В общем, я ушел, распрощавшись самым нежнейшим образом с его ньюфаундлендом, который, по-моему, был в этой идеологически-кухонной ругани на моей стороне. Уверен, что на моей, поскольку собачья бескомпромиссная прямота мне всегда была приятнее, чем любые «соображения» старших. [20]
А хозяин только сказал вслед, тщательно протирая очки, что не хочет меня больше видеть, но всё же месяца через три переслал мне в Питер с другим своим двоюродным племянником, моим кузеном и однокурсником Сашей Гительсоном, книжку сонетов Шекспира с надписью: «На память, прощально, Вздор-Кихоту Васе».
Саша сказал, что дядя Сёма не хочет больше меня видеть и что по его, сашиному, мнению тут смешалось раздражение (мол, яйца курицу учат) с чувством опасности, которую могу я «своим колокольным языком на него накликать». Шел 1949 год, и «космополитам по рождению» жить было страшновато, даже таким заслуженным, как Маршак. Но я этого в своей вечной легкомысленной крайности почти не понимал. Вернее, понимал, но как-то не всерьёз. Но в свете всего этого мне вовсе было непонятно, почему Саша учится на отделении гебраистики. Вроде волков боится, а в лес ходит!
Казанова в послевоенном питере (1945 – 1949)
Реставраторы – девочки слишком приличные. Медички, или « мёртвые не кусаются». Наш кукольный театр. Дом кино и мазурка. Девочки вовсе неприличные. « Буря мглою». Замполит. Джазик. Саша Гительсон.
В Питере я поступил в восьмой класс обычной средней школы. Проучился там неполный год и перешел в Реставрационное Художественное училище на отделение лепки. Там было интересней. Кроме того, там платили стипендию, которая была совсем не лишней. Володя Витовецкий, тогда уже ставший профессором в своем педиатрическом институте, щедро мне помогал, но очень хотелось иметь какие-то свои деньги.
В 1947 году умер Александр Петрович Пантелеев. После его смерти Витовецкий обменял мою комнату на комнату в том доме, где жил сам, чтобы за мной приглядывать. Так с Моховой и попал я на Канал Грибоедова, у Львиного мостика.
Всё было бы хорошо, только вот девочки в Училище были совсем непривычные: одни были осторожные до ужаса, а другие – «идейные». Так или иначе, не то что секс – разговоры «такие» были под строгим запретом. Как-то раз я сходил в театр с понравившейся мне девушкой и после спектакля позвал её к себе. Она в ответ на мое приглашение учинила мне форменный скандал, кричала, что она порядочная девушка, и до брака никогда ни с кем. И поехала и поехала.

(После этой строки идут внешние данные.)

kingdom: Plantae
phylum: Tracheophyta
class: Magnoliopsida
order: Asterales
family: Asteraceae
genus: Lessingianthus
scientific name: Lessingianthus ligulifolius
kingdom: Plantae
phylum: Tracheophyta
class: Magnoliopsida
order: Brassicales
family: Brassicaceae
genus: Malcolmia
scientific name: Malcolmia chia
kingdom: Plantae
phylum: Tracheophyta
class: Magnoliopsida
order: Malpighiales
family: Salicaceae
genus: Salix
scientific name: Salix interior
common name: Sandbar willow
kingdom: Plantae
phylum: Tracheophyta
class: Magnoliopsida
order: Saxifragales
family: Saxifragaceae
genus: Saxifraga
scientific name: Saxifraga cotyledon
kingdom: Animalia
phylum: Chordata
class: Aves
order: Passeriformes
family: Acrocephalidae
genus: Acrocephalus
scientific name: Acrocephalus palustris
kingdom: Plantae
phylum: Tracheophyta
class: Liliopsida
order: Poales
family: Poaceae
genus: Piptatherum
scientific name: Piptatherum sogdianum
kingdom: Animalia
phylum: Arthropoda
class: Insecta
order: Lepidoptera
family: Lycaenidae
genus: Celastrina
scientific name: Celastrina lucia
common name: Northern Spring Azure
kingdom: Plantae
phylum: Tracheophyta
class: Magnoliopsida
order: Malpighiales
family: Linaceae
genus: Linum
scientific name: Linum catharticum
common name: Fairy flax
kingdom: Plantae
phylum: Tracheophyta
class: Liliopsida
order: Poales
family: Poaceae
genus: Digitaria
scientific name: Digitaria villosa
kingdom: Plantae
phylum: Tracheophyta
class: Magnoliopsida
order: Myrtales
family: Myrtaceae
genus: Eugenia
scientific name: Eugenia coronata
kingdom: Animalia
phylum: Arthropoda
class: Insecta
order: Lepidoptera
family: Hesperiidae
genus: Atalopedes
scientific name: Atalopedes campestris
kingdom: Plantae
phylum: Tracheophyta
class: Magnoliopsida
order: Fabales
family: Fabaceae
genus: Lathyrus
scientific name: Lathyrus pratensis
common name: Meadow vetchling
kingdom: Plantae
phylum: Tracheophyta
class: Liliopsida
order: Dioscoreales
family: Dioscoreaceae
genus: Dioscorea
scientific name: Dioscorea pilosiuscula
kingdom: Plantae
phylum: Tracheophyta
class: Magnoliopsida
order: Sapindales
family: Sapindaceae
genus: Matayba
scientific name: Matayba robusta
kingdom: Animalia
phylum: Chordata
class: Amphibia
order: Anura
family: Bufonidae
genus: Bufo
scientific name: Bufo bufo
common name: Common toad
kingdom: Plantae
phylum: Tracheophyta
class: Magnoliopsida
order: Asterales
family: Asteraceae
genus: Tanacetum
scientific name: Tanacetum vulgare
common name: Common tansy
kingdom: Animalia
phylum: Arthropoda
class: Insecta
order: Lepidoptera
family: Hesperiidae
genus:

Впрочем, удивляться надо было скорее не этому, а наоборот тому, что несмотря на расцвет всякого рода «государственных» запретов и яростное партийное утверждение «советской образцовой семьи», всё же находилось много женщин особенно послевоенных вдов, которые по тогдашнему выражению «пускались во все тяжкие».
Я быстро понял, что свобода нравов процветала только в двух слоях питерского женского населения: можно было иметь дело либо с интеллигентными женщинами постарше, либо иногда с девчонками, недавно приехавшими из деревни, которые к «стогу за околицей» были привычны.
А вот девушки из питерской, скажем, мещанской среды были тогда невероятно «правильными». Вольность военного времени они не застали: вольности под заботливым давленьем всяческих властей и родителей уже успела улетучиться к тому времени, как они подросли. Так что пожалуй уже в конце первого послевоенного года нравы утвердились самые ханжеские и пуританские.
К сожалению, такие же нравы очень часто бытовали и среди моих интеллигентных ровесниц, а зато женщины постарше (чаще всего невесты или вдовы людей, погибших на фронте) стеснялись ничуть не больше, чем ростовские. Понял я всё это далеко не сразу, но уразумев, решил про себя, что к девчонкам из училища больше не пристаю. Ну их. Вот тогда-то и разразился этот весёлый романчик с Любой Дельмас.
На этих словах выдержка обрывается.